You need to combine the hard data that you have, with the insights that you get from your analysts, with feedback from users – with a certain amount of intuition. When you have these all in one line, you understand that you’re onto something. If it’s just hard data that supports it and nothing else, then you need to question the data.
RH: The coronavirus pandemic has supercharged a lot of tech companies, like Zoom. Did ASKfm get a shock from the current climate?
JG: We’ve all heard about Zoom getting a massive attraction because of the current crisis. But Latin America-wise, we’ve also enjoyed massive attraction – probably not even smaller than Zoom.
Latam has lot of young people aged 20-25. They were very active social media users when they were 16, but as they grew older their activity decreased.
Then, the President of Mexico announced that all schools and universities were going into quarantine.

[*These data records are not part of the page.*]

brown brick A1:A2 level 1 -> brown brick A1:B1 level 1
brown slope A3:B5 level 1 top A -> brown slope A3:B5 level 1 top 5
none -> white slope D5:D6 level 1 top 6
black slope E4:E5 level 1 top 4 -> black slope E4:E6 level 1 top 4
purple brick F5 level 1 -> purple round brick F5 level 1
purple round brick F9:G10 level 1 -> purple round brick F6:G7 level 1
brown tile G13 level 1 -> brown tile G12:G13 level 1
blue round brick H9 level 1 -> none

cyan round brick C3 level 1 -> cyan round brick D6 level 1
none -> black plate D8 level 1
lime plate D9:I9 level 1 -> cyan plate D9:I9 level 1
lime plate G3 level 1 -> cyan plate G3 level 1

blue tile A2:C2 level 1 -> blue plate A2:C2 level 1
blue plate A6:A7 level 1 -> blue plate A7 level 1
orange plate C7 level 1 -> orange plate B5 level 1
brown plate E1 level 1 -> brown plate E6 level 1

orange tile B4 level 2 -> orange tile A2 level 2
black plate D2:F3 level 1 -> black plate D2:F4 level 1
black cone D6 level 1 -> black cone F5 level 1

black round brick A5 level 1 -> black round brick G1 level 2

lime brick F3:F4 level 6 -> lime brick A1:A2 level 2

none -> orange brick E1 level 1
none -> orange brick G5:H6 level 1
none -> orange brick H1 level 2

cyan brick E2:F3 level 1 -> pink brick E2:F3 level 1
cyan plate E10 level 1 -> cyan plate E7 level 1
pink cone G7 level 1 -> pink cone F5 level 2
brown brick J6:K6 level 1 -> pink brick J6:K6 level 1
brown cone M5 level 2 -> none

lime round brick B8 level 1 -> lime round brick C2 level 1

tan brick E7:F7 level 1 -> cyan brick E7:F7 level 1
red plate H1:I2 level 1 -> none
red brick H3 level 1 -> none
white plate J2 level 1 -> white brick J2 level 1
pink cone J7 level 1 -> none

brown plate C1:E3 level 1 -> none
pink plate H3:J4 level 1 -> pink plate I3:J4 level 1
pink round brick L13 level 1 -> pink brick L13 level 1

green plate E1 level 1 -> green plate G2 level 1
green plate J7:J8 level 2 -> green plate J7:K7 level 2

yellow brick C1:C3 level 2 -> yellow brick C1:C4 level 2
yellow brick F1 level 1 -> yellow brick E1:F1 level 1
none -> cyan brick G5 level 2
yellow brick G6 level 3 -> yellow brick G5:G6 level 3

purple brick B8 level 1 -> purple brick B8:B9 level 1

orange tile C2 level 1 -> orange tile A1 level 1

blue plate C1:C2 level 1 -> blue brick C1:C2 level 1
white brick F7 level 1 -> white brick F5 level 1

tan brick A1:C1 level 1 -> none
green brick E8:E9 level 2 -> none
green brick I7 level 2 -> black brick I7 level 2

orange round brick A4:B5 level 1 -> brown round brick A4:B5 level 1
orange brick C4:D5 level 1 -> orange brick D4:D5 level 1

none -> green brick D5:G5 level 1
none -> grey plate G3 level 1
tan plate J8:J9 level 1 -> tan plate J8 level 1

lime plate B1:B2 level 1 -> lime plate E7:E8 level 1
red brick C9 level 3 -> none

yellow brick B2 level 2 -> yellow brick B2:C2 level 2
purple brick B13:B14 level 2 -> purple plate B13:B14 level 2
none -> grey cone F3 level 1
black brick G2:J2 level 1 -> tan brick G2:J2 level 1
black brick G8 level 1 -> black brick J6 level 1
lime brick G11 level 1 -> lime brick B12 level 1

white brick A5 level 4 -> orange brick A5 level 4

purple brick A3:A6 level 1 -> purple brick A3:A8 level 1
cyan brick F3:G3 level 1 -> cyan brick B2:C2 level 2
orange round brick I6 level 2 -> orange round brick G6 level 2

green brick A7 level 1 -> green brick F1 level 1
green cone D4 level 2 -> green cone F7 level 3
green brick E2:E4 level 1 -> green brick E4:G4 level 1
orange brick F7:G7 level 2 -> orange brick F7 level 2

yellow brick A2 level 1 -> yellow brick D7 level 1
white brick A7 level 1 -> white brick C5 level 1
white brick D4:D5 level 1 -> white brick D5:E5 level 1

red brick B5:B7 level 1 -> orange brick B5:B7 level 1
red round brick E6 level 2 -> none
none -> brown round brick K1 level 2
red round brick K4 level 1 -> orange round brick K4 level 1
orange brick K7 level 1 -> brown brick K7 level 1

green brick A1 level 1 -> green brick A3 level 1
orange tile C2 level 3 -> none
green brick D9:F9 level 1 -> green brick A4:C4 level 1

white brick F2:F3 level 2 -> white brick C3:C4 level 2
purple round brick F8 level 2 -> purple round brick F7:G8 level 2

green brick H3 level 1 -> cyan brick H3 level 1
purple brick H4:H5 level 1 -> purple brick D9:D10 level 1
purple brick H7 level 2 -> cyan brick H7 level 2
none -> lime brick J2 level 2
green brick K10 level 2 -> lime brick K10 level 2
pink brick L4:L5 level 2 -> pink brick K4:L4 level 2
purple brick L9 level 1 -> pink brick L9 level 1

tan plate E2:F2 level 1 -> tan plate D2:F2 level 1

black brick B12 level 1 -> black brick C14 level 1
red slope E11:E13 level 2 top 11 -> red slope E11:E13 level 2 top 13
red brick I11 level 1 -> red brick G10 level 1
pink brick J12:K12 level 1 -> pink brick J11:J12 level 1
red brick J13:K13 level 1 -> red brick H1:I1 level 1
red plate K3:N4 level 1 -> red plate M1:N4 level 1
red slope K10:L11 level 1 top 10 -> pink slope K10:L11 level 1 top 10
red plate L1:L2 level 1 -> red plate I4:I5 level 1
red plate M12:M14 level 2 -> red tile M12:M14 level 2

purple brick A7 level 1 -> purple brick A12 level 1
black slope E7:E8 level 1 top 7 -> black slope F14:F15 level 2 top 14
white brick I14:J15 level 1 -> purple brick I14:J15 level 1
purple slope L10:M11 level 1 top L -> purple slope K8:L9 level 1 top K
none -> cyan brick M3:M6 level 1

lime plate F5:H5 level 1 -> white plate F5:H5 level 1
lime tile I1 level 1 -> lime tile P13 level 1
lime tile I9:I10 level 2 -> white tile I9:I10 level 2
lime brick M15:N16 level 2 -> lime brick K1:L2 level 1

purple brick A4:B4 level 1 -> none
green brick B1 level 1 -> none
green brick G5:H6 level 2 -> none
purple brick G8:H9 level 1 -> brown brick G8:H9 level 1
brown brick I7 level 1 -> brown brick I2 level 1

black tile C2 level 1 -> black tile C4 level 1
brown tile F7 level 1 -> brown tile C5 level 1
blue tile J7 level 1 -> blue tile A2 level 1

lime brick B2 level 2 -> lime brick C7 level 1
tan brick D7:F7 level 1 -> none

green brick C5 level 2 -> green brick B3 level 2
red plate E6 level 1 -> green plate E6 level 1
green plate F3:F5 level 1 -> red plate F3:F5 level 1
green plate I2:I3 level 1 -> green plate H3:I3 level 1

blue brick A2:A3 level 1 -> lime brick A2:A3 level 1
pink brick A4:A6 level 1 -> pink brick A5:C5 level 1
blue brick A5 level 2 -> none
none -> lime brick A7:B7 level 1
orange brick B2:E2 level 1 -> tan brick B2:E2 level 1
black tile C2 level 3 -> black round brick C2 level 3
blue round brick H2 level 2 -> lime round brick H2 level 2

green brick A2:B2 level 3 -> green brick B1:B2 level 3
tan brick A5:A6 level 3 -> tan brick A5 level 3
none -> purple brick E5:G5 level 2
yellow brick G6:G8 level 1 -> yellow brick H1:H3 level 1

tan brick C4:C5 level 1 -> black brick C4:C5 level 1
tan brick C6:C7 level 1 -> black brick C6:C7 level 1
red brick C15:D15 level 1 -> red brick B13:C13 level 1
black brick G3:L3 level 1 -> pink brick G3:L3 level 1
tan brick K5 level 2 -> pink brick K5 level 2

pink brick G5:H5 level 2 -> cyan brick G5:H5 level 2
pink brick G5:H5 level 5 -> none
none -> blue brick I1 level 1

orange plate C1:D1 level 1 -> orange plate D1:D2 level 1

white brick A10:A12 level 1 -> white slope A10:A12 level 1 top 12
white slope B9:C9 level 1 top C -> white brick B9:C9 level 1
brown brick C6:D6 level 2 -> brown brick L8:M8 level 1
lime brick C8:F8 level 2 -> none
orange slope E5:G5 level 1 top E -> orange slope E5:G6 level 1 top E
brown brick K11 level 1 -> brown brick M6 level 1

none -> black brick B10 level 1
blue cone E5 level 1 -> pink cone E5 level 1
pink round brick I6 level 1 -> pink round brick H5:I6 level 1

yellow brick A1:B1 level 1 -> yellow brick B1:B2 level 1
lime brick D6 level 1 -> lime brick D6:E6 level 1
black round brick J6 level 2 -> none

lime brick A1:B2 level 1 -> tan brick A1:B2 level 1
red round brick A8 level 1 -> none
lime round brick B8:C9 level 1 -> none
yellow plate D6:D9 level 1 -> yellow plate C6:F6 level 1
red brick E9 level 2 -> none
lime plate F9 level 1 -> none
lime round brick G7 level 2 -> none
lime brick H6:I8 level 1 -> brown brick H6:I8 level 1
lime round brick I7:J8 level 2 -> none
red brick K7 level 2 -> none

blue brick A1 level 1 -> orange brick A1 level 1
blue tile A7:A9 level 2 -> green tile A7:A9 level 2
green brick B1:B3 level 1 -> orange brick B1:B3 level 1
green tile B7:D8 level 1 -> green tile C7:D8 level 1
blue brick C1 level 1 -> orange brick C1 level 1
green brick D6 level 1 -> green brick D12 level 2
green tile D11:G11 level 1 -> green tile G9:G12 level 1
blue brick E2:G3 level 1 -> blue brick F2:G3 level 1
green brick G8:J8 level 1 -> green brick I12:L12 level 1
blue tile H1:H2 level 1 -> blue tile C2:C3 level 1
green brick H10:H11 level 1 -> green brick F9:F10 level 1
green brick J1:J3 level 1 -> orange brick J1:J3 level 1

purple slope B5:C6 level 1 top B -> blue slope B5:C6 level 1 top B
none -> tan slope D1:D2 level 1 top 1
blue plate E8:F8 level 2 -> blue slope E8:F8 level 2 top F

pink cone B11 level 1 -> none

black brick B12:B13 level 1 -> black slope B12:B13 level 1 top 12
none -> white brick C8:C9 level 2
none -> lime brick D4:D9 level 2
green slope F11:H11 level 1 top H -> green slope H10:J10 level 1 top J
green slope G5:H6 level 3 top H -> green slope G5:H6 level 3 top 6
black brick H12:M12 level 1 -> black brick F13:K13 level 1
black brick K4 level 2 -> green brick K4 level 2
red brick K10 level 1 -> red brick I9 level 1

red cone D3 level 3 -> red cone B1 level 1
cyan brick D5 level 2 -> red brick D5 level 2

We basically launched this joke that being quarantined feels like school, so why not reactivate your your ASKfm profile?
This got picked up by by some meme accounts which were like, ‘Oh my god, Don’t check my account! It will be so embarrassing because I haven’t posted anything since I was at school and I don’t even remember what’s there…So don’t open it!
Then there were like thousands—if not tens of thousands—of shares on Facebook. And people started coming. And because they started coming, they started checking their profiles. At first it was a small spark. But when they started sharing this stuff, friends came who were not even on the product before. We started rocketing up the App Store and Google Store.
There are two mains opinion-leader countries in South America: Mexico and Brazil. As Mexico grew, it ignited others. After a couple of days we were trending in quite a few other countries – in some of them as number one.
Then it triggered runs in the States, because of the expat community or ties with family or friends. I think it’s an interesting growth case: What happens in a region when you hit one large country? It decreased gradually of course. But the boost we received was still pretty spectacular.
I think that how our engineers managed it was another miracle. The traffic increase was like 20 times overnight. That’s quite a surprise for your back-end, your servers. What can happen is that the product just can’t handle the load. You might have a spike of activity, but you have no product. So basically, it’s a waste.
I was extremely grateful to our engineering team. There was hardly any sleep for two weeks while they handled it! It reminds you that while marketing and PR are important, you should keep doing your homework with engineering.
RH: How did you capitalize on all that traffic?
Overnight we enabled our so-called ‘VIP’ program. With all the incoming traffic, we were instantly landing them in a way that we could offer them, who would most likely want to become our VIP users – to receive different perks and to continue asking good questions.
We got tens of thousands of applications for the VIP program, which allowed us to retain the most active, the most affluent and the most engaged part of this large incoming community. And despite the fact that the trend has declined, we have retained the most active people. And they’re continuing to engage users. The next step is further vital solutions: Invitations, referrals, content-based and so on.
RH: It was good timing too, considering ASKfm is in its tenth anniversary year.
It reminded me of a story about BMX. The first Olympic champion was from Latvia (Māris Štrombergs, in 2008). In 2012 he won again. But afterwards a journalist asked, ‘Wouldn’t you admit you actually got a bit lucky?’ It was true: his competitor had fallen. But he looked at the journalist, poker-faced, and said: ‘You have to deserve that luck in the first place.’
That’s how I see it. Our marketing was ready. Our engineering was ready. I think we deserved it. Yeah, it was the anniversary coming. And we got lucky too.